The male sex is remarkable for the higher development of the muscular system, with a corresponding strength of frame; for the stronger impulses of the animal passions, and for a greater endowment of the reasoning faculty. These respectively bring with them a liability to suffer from diseases of the muscles, limbs. joints, heart, and great vessels; from the evils contingent on undue indulgence of passion or appetite; and from disorders of the brain and its intellectual functions.
In the female sex, the predominant bodily functions are the nutritive and the sensitive; while the perceptive and instinctive faculties and moral emotions preponderate in the mind. Hence the greater proneness of females to changes in flesh and blood; to disordered sensation, spasms, convulsive and other affections of the spinal system; and to the direct and indirect consequences of the indulgence or thwarting of instinctive and moral feelings.
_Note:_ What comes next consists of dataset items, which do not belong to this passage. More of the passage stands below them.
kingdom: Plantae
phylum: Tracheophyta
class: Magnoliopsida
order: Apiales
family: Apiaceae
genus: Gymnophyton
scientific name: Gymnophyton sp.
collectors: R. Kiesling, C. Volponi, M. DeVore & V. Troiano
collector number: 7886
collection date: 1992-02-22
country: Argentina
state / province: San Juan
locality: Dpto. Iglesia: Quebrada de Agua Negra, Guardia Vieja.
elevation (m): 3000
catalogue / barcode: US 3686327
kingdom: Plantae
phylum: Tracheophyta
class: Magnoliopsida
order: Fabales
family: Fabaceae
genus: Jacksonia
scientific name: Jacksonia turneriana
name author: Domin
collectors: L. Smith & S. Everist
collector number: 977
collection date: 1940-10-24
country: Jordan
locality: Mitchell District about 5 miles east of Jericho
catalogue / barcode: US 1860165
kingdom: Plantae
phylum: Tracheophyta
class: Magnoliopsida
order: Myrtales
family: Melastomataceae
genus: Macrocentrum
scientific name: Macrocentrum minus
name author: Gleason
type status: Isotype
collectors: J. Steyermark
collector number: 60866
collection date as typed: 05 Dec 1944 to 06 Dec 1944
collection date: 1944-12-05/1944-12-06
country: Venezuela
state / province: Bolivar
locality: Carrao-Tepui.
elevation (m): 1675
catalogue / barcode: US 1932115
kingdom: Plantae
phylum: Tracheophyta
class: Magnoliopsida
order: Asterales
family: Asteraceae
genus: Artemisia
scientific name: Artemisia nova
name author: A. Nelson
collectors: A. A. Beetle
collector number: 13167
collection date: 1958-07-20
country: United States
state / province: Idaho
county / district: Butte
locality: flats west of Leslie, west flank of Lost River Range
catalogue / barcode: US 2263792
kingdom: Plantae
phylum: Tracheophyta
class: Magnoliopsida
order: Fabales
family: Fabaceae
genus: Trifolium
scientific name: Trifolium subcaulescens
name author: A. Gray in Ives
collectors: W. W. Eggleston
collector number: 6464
Occupation comprises many circumstances already noticed under the heads of predisposing influences. Thus sedentary occupations include want of exercise, and sometimes impure air; laborious employments operate as excessive exertion; other occupations may predispose to disease by the continued exposure to heat or cold which they occasion. Some employments require constrained postures, which, if insufficient to induce, may yet promote the occurrence of disease; thus engravers and watchmakers are liable to affections of the head from holding the head low; shoemakers and tailors are subject to disorders of the stomach from their stooping forward at their work. In many other instances, occupations induce disease rather by exposing the individuals to the exciting causes, than by inducing a pre-disposition; but, the very circumstances which, in great intensity, sufficed to excite disease, in a lower degree may only induce a disposition to derangement. Thus the slow introduction of lead into the system, occurring in the occupations of painting, plumbing, card-enamelling and printing, may not cause colic until cold or irregularity of diet becomes an additional or exciting cause. The same remarks will apply to dry-grinding, needle-pointing, leather-dressing and other unhealthy occupations. An important element in the influence which employments have in causing disease, is the time during which they are pursued; thus, an occupation not in itself unhealthy, may become so when continued too many hours in the day; and a work which is attended with risk, may be often safely undertaken for short periods with a due amount of relaxation or diversion to another pursuit. By attention to this point, the injurious influences of occupations may be much lessened.